La santé mentale, la DPJ, les services sociaux… ces piliers de notre filet social sont non seulement débordés, mais aussi fragilisés par des années de mauvaise presse, de scandales, et de cas tragiques où l’on a crié trop tard. À force d’entendre que « ça ne sert à rien », beaucoup renoncent à signaler, à s’en mêler, ou à croire qu’ils peuvent changer le cours des choses.

Cette impuissance ressentie n’est pas une excuse. C’est un signal d’alarme. Il faut nous demander : que pouvons-nous faire collectivement pour redonner confiance? Comment outiller les citoyens pour qu’ils sachent quand et comment agir, sans craindre d’être ignorés ou ridiculisés?
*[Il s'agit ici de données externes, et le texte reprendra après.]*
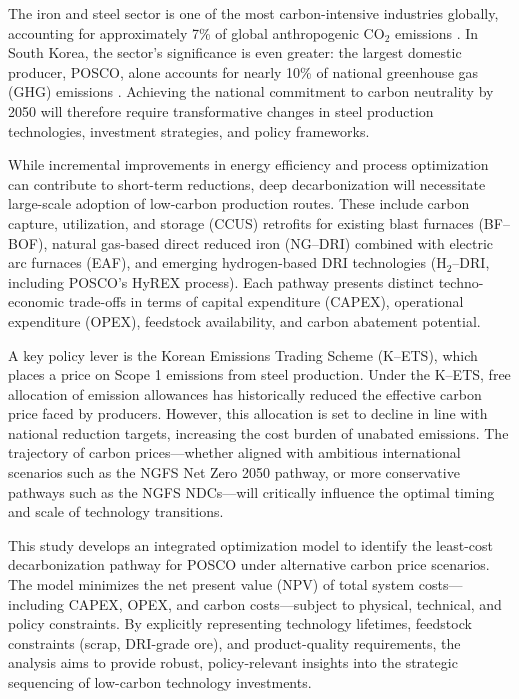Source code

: \documentclass[preprint,5p,authoryear]{elsarticle}
\begin{document}
The iron and steel sector is one of the most carbon-intensive industries globally, accounting for approximately 7\% of global anthropogenic \(\mathrm{CO_2}\) emissions \citep{worldsteel2022}. In South Korea, the sector's significance is even greater: the largest domestic producer, POSCO, alone accounts for nearly 10\% of national greenhouse gas (GHG) emissions \citep{kosis2023}. Achieving the national commitment to carbon neutrality by 2050 will therefore require transformative changes in steel production technologies, investment strategies, and policy frameworks. 

While incremental improvements in energy efficiency and process optimization can contribute to short-term reductions, deep decarbonization will necessitate large-scale adoption of low-carbon production routes. These include carbon capture, utilization, and storage (CCUS) retrofits for existing blast furnaces (BF--BOF), natural gas-based direct reduced iron (NG--DRI) combined with electric arc furnaces (EAF), and emerging hydrogen-based DRI technologies (H$_2$--DRI, including POSCO's HyREX process). Each pathway presents distinct techno-economic trade-offs in terms of capital expenditure (CAPEX), operational expenditure (OPEX), feedstock availability, and carbon abatement potential.

A key policy lever is the Korean Emissions Trading Scheme (K--ETS), which places a price on Scope 1 emissions from steel production. Under the K--ETS, free allocation of emission allowances has historically reduced the effective carbon price faced by producers. However, this allocation is set to decline in line with national reduction targets, increasing the cost burden of unabated emissions. The trajectory of carbon prices—whether aligned with ambitious international scenarios such as the NGFS Net Zero 2050 pathway, or more conservative pathways such as the NGFS NDCs—will critically influence the optimal timing and scale of technology transitions.

This study develops an integrated optimization model to identify the least-cost decarbonization pathway for POSCO under alternative carbon price scenarios. The model minimizes the net present value (NPV) of total system costs—including CAPEX, OPEX, and carbon costs—subject to physical, technical, and policy constraints. By explicitly representing technology lifetimes, feedstock constraints (scrap, DRI-grade ore), and product-quality requirements, the analysis aims to provide robust, policy-relevant insights into the strategic sequencing of low-carbon technology investments.
\end{document}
Et surtout, comment bâtir un filet social qui réagit à temps, pas seulement après coup, quand l’irréparable est tout prêt?

Parce qu’au fond, il faut tout un village pour élever un enfant. Et peut-être que notre village, ici au Québec, a encore un peu de chemin à faire. Mais si cette histoire peut semer des graines de vigilance, de compassion et de responsabilité partagée, alors ce drame qui a été évité de justesse aura au moins servi à rendre notre filet social un peu plus solide pour la prochaine fois… Même si on ne souhaite pas qu’il y ait une prochaine fois.

Composer le 811 permet de joindre rapidement un professionnel en intervention psychosociale en cas de problème psychosocial. Le service est offert 24 heures par jour, 365 jours par année. Toute personne résidant au Québec peut appeler Info-Social 811 pour elle-même ou pour un proche.